Jae Kingi-Cross

Personal information
- Born: 20 January 1976 (age 50) Wellington, New Zealand

Career history
- 2001, 2004: Detroit Shock
- 2004: Phoenix Mercury
- 2006: San Antonio Silver Stars
- Stats at Basketball Reference

= Jae Kingi-Cross =

Australian basketball player (born 1976)

Jae Monique Kingi-Cross ( Kingi; 20 January 1976) is a New Zealand-born Australian former basketball player and coach. She played for the Detroit Shock, Houston Comets, Phoenix Mercury, and San Antonio Silver Stars of the Women's National Basketball Association (WNBA).
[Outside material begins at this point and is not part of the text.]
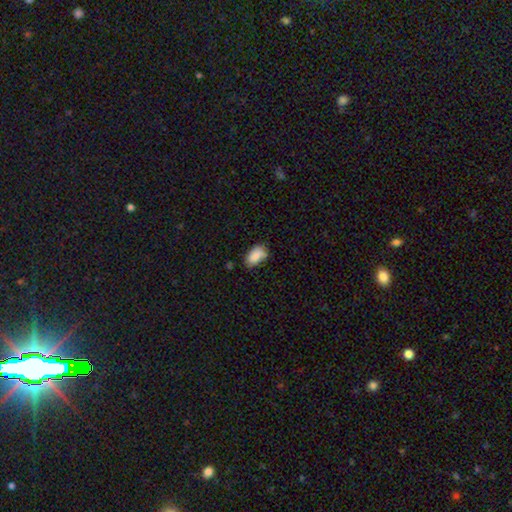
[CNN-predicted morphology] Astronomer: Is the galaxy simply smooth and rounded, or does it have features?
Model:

Kingi-Cross was the first player of Māori descent to be selected in the WNBA draft.

==Professional career==
In the domestic Women's National Basketball League (WNBL), Kingi-Cross played 192 games for the Australian Institute of Sport and the Adelaide Lightning. Kingi-Cross was also twice named to the WNBL All-Star Five, in seasons 2000/01 and 2001/02.
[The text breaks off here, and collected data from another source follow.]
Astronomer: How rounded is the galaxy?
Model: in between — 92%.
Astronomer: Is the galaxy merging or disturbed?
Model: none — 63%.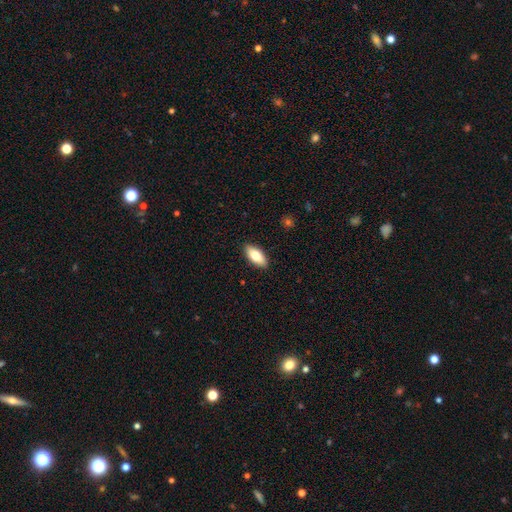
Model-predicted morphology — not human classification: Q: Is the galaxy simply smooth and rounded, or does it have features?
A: smooth — 78%.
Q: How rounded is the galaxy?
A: in between — 89%.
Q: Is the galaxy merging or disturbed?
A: none — 89%.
In 2001, Kingi-Cross moved to the United States to play in the Women's National Basketball Association where she was selected in the second round (pick 22 overall) of the 2001 WNBA draft by the Detroit Shock. Kingi-Cross also played with the Phoenix Mercury (2004), the San Antonio Silver Stars (2006) and the Houston Comets (2007). Entering the 2006 World Championship held in Brazil, Kingi-Cross was the only Australian playing in the WNBA who was not selected in the Opals team.

==National team career==
Kingi-Cross was a member of the Australia women's national basketball team for 12 years, from 1995-2006 and was in the squad that won a bronze medal at the 2002 World Championships held in China. Pregnancy kept Kingi-Cross out of the 2004 Olympic squad that went to Athens.

==Coaching career==
Kingi-Cross spent five seasons as an assistant coach and two seasons as associate head coach with the Rice Owls women's basketball team. She served as head coach of the St. Thomas Celts women's basketball team from 2015-2023.

==Career statistics==

===WNBA===

WNBA regular season statistics
| Year | Team | GP | GS | MPG | FG% | 3P% | FT% | RPG | APG | SPG | BPG | TO | PPG |
| 2001 | Detroit | 29 | 17 | 21.6 | .387 | .375 | .722 | 2.2 | 2.6 | 1.1 | 0.3 | 1.8 | 5.8 |
| 2002 | Did not appear in league |  |  |  |  |  |  |  |  |  |  |  |  |
| 2003 | Did not play (maternity leave) |  |  |  |  |  |  |  |  |  |  |  |  |
| 2004 | Detroit | 5 | 0 | 3.0 | — | — | .750 | 0.2 | 0.2 | 0.0 | 0.0 | 0.4 | 0.6 |
| Phoenix | 13 | 0 | 9.8 | .333 | .429 | .714 | 1.0 | 0.9 | 0.4 | 0.2 | 0.5 | 1.5 |
| 2005 | Did not play (waived) |  |  |  |  |  |  |  |  |  |  |  |  |
| 2006 | San Antonio | 18 | 1 | 6.4 | .444 | .333 | .778 | 0.6 | 0.6 | 0.3 | 0.0 | 0.3 | 1.4 |
| Career | 3 years, 3 teams | 65 | 18 | 13.6 | .388 | .376 | .732 | 1.3 | 1.5 | 0.6 | 0.2 | 1.0 | 3.3 |

==Personal life==
In 2008, she was inducted into her home town of Canberra's Sports Hall of Fame. Kingi-Cross and her husband, Tom Cross, live in Texas with their four daughters.